Culturally, there has also been a decline in UO’s hippie roots.
On May 31, 1969, the Grateful Dead played a show at McArthur Court. The first festival, later to become the Oregon Country Fair, began in 1969 as part of a benefit for an alternative school with the tagline “come in costume.” Soon guests the likes of Ken Kesey and Jerry Garcia were frequenting the event.
The Grateful Dead continued to rock Autzen Stadium until 1995, when it began selling out football games instead of concerts.
In 1983, the Ducks scored zero — as did the Beavers — in a Civil War game known as the “Toilet Bowl.”
But by 2012, De’Anthony Thomas said that going to the Rose Bowl wasn’t a big deal because as he told ESPN, “We already won a Rose Bowl, so it feels like ‘whatever.’”
With the success of UO’s football team came what appears to be a new uniform for every game, along with a 145,000 square-foot exclusive “performance center” and an athletic director who proudly refers to UO as the “University of Nike.”
“(The sports culture) has skewed the mission of the university because of its prominence,” Westling said. “I think it’s a very bad trend. Maybe more people come, but not because they want a good education, but because it’s a groovy place.”
The rise of student enrollment falls coincidentally with the rise of the success of the Oregon Ducks. In 1994, enrollment was 16,681, according to registrar records. Current enrollment is 24,548 students.
“I think the university is growing to be more corporate, more bureaucratized, less welcoming to academic freedom, more of a cash cow and more sports oriented than it used to be,” said Bear Wilner-Nugent, a member of the Oregon Country Fair board who attended the UO law school in the late 1980s.
Westling predicts two future scenarios for UO.
“The trend toward corporatization and commercialization and UO would become a glorified vocational institution. The trend is happening now and that may be the inevitable future,” Westling said.

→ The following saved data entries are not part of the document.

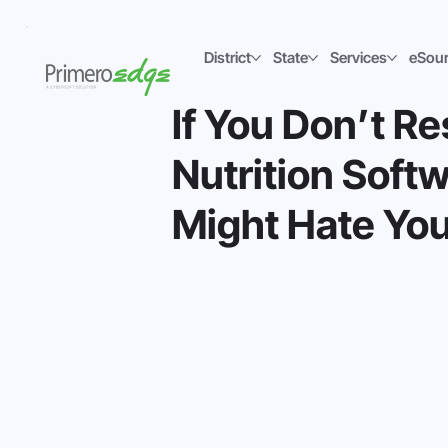
District
State
Services
eSou
If You Don’t R
Nutrition Sof
Might Hate You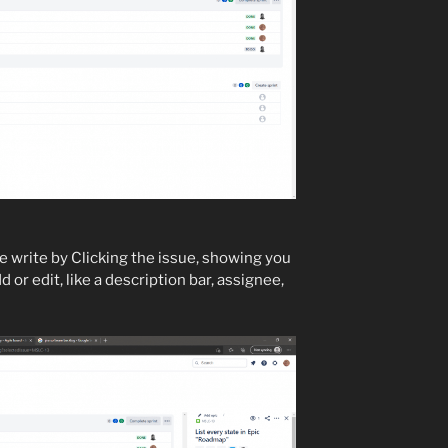
e write by Clicking the issue, showing you
d or edit, like a description bar, assignee,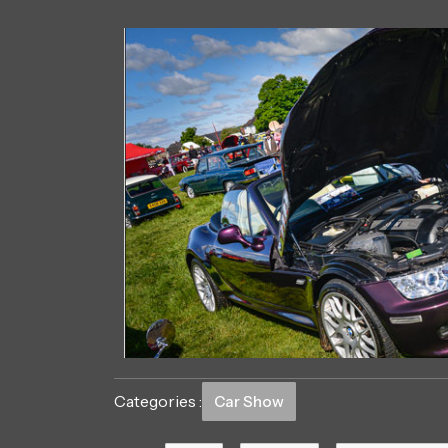
Categories :
Car Show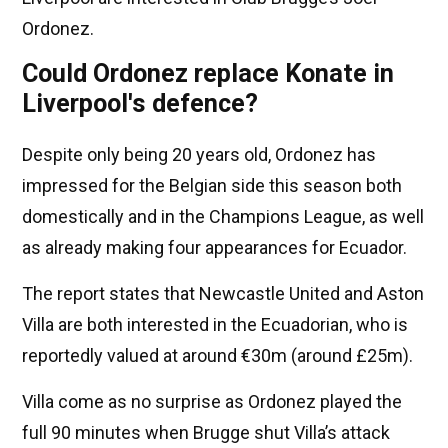
Ordonez.
Could Ordonez replace Konate in
Liverpool's defence?
Despite only being 20 years old, Ordonez has
impressed for the Belgian side this season both
domestically and in the Champions League, as well
as already making four appearances for Ecuador.
The report states that Newcastle United and Aston
Villa are both interested in the Ecuadorian, who is
reportedly valued at around €30m (around £25m).
Villa come as no surprise as Ordonez played the
full 90 minutes when Brugge shut Villa’s attack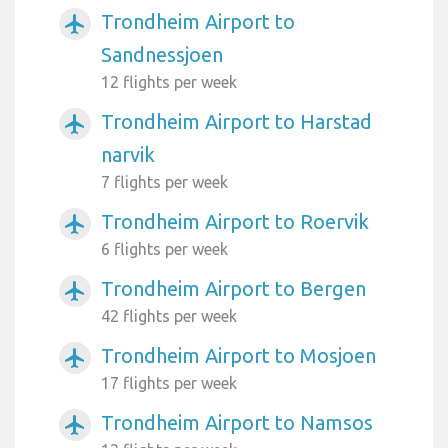
Trondheim Airport to
airplanemode_active
Sandnessjoen
12 flights per week
Trondheim Airport to Harstad
airplanemode_active
narvik
7 flights per week
Trondheim Airport to Roervik
airplanemode_active
6 flights per week
Trondheim Airport to Bergen
airplanemode_active
42 flights per week
Trondheim Airport to Mosjoen
airplanemode_active
17 flights per week
Trondheim Airport to Namsos
airplanemode_active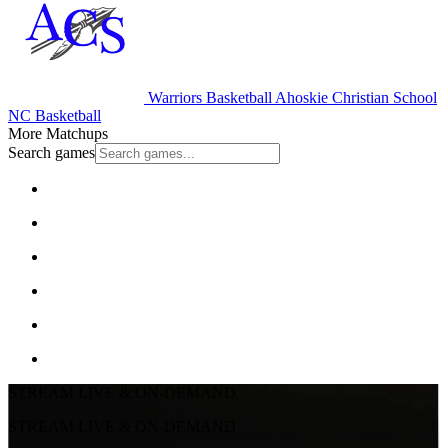
Warriors Basketball
Ahoskie Christian School
NC Basketball
More Matchups
Search games
STREAM LIVE & ON-DEMAND
STREAM LIVE & ON-DEMAND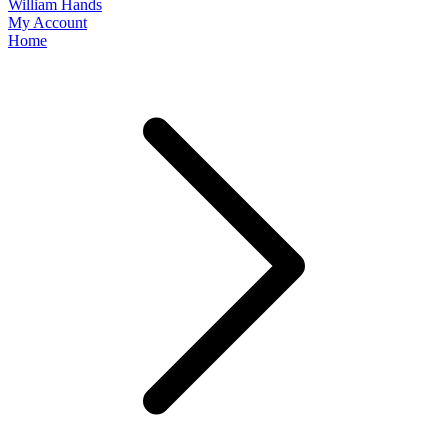
William Hands
My Account
Home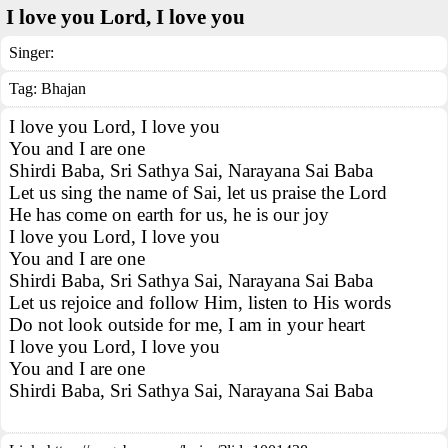
I love you Lord, I love you
Singer:
Tag:
Bhajan
I love you Lord, I love you
You and I are one
Shirdi Baba, Sri Sathya Sai, Narayana Sai Baba
Let us sing the name of Sai, let us praise the Lord
He has come on earth for us, he is our joy
I love you Lord, I love you
You and I are one
Shirdi Baba, Sri Sathya Sai, Narayana Sai Baba
Let us rejoice and follow Him, listen to His words
Do not look outside for me, I am in your heart
I love you Lord, I love you
You and I are one
Shirdi Baba, Sri Sathya Sai, Narayana Sai Baba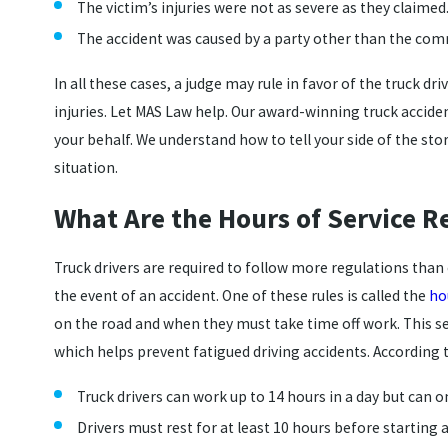
The victim’s injuries were not as severe as they claimed
The accident was caused by a party other than the comm
In all these cases, a judge may rule in favor of the truck d
injuries. Let MAS Law help. Our award-winning truck acciden
your behalf. We understand how to tell your side of the st
situation.
What Are the Hours of Service R
Truck drivers are required to follow more regulations tha
the event of an accident. One of these rules is called the
ho
on the road and when they must take time off work. This se
which helps prevent fatigued driving accidents. According t
Truck drivers can work up to 14 hours in a day but can o
Drivers must rest for at least 10 hours before starting 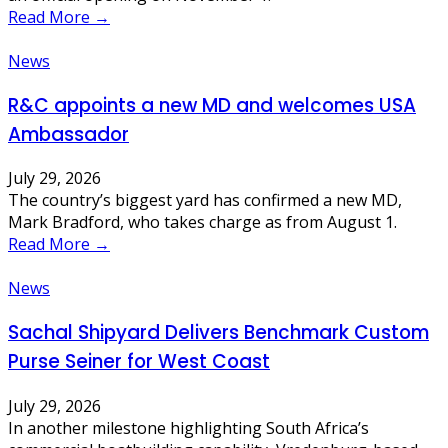
Read More →
News
R&C appoints a new MD and welcomes USA
Ambassador
July 29, 2026
The country’s biggest yard has confirmed a new MD,
Mark Bradford, who takes charge as from August 1.
Read More →
News
Sachal Shipyard Delivers Benchmark Custom
Purse Seiner for West Coast
July 29, 2026
In another milestone highlighting South Africa’s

The other scenario is that the university will stay true to its liberal arts roots. She says the university is known for interdisciplinary collaboration and can see this continuing.
“We’ve still got plenty of alternative culture people. It’s an interesting mix,” Westling said. “UO students tend to be raggedy, in a good way. They’re a bit gnarly. They’re interesting.”
Time waits for no one. Eugene may no longer be a hippie haven, but at least for now, legacies still exist. You can see them at a Dark Star Orchestra concert, at the Saturday Market and in the street performers in Kesey Square.
But the times are always a-changin’.